Tout est bien qui finit bien

Le secteur de la restauration peut pousser un ouf de soulagement. Des signes de reprise sont constatés après la vague d’intoxications alimentaires. Ainsi certaines activités liées à ce secteur (restaurateurs, gar­gotiers, traiteurs événementiels, pâtissiers) constatent un retour progressif des consom­mateurs.
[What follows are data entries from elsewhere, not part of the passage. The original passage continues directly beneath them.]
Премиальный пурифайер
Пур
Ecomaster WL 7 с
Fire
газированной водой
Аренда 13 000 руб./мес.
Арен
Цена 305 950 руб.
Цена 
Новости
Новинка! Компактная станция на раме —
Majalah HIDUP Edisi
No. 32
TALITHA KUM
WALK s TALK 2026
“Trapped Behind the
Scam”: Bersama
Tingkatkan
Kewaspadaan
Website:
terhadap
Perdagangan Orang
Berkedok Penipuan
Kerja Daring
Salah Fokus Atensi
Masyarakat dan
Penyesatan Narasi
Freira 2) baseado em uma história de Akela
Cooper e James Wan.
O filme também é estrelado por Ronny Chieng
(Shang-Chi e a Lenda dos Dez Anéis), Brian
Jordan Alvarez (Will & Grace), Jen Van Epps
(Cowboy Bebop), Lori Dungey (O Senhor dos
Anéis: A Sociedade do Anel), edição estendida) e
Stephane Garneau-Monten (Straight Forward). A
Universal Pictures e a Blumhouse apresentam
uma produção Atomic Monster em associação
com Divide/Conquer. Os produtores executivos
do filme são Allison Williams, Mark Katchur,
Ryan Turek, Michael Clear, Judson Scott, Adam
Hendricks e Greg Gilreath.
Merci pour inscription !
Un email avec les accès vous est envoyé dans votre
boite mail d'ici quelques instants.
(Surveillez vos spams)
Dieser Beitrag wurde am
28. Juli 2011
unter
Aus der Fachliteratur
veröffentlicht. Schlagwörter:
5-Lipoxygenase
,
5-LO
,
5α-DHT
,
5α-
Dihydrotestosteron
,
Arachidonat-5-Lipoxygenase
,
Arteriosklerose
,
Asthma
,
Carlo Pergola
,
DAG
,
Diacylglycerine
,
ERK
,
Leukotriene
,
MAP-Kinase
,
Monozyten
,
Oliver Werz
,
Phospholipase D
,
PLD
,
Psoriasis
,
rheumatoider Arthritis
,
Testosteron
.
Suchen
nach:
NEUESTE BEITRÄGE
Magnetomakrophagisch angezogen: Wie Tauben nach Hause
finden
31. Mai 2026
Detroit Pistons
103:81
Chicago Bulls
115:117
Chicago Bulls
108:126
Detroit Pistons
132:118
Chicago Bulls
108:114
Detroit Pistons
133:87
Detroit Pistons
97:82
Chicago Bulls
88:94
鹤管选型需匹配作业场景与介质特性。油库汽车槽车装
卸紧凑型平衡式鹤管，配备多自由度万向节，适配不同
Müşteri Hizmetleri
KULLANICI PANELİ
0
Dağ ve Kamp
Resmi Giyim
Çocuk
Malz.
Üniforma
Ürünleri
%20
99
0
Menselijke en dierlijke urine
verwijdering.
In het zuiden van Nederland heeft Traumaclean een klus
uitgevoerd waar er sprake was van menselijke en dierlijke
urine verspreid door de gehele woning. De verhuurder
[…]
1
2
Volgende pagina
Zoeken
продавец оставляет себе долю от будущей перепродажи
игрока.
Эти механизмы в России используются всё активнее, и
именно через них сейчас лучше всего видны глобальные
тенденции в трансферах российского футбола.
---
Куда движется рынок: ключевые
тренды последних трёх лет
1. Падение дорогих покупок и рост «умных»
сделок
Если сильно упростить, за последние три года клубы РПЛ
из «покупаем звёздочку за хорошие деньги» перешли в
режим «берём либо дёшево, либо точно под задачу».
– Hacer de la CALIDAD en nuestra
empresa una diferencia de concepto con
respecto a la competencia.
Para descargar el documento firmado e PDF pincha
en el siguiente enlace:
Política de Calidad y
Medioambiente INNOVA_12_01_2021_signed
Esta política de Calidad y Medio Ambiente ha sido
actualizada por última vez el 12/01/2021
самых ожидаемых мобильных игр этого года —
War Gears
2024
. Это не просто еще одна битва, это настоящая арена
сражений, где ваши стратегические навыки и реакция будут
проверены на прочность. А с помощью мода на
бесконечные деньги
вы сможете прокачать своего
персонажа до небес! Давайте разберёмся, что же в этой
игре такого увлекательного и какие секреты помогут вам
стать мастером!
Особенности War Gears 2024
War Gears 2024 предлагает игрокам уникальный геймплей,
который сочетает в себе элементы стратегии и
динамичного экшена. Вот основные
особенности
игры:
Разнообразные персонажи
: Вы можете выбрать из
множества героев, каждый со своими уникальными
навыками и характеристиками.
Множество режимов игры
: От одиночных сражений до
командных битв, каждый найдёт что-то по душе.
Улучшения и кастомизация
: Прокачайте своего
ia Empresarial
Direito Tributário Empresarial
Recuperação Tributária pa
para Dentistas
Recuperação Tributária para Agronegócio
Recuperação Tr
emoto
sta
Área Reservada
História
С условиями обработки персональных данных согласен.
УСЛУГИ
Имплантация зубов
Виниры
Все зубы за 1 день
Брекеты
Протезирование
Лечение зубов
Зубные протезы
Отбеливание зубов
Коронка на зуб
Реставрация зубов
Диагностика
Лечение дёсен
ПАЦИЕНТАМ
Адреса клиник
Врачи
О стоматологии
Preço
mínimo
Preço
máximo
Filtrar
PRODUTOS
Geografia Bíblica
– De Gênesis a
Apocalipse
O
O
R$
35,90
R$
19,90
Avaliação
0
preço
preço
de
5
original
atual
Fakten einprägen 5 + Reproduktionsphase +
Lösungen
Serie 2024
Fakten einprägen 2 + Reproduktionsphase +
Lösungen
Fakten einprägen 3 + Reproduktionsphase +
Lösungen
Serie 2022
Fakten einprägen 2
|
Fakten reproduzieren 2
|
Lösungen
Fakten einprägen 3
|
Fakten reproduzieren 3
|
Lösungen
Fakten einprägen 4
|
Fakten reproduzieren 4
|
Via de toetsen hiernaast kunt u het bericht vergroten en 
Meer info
Les cas d’intoxication alimentaire n’ont pas seulement touché Antananarivo. Dans de nombreuses grandes villes de province, on en a également relevé des cas (Ambositra, Toamasina, Antsira­nana, Mahajanga). A priori, c’était l’huile alimentaire ainsi que certains types de charcuterie qui étaient mis en cause.
Cela a finalement créé une véritable psy­chose auprès des con­sommateurs qui s’est ressenti au niveau des principaux points de consommation. Bien évi­demment, comme il fallait s’y attendre, cela a entrainé des répercussions sur des activités connexes.
Ainsi, le problème d’huile alimentaire s’est fait ressentir jusqu’à la vente d’œufs. A titre d’exemple, il faut citer que la consommation de mets comprenant de la mayonnaise (à base d’huile et d’œuf) a été boudée par les clients. Cela a profondément affecté tous les sous-secteurs de la restauration.
Il en est de même certain que les producteurs d’œufs ont été parmi les activités les plus affectés dans cette affaire d’intoxication alimentaire. Pourtant, ils n’avaient rien à leur reprocher directement. Tout ce qu’on peut dire est qu’ils ont été en quelque sorte des victimes collatérales de ces intoxications.
Bien sûr, il y a encore quelques irréductibles qui sont loin d’être con­vaincus. Beaucoup de Malgaches s’en tiennent encore au principe selon lequel on n’a qu’une seule vie (« lahy tokana ny fiainana »). Et ils sont difficile à se laisser con­vaincre car ils sont toujours méfiants par rapport à ce qu’ils consomment.
Ce retour progressif de la consommation est une bonne chose quoiqu’on soit encore loin de retrouver le niveau d’avant la vague d’intoxications alimentaires. Mais il faut garder espoir que cette méfiance s’estompera au fil des jours. Manger est une nécessité pour vivre.
Ce problème est préoccupant dans la mesure où ce sont des milliers (sinon plus) de ménages qui vivent de ces activités de restauration même si pour certains, cela con­stitue une activité secon­daire mais qui apportent quand même des re­venus non négligeables.
Par ailleurs, il faut savoir que l’argent qui circule quotidiennement dans ce milieu (qui fon­ctionne globalement en dehors du secteur formel), bien qu’il soit difficilement quantifiable, est certainement colossal. Ainsi, on peut con­clure que tout est bien qui finit bien.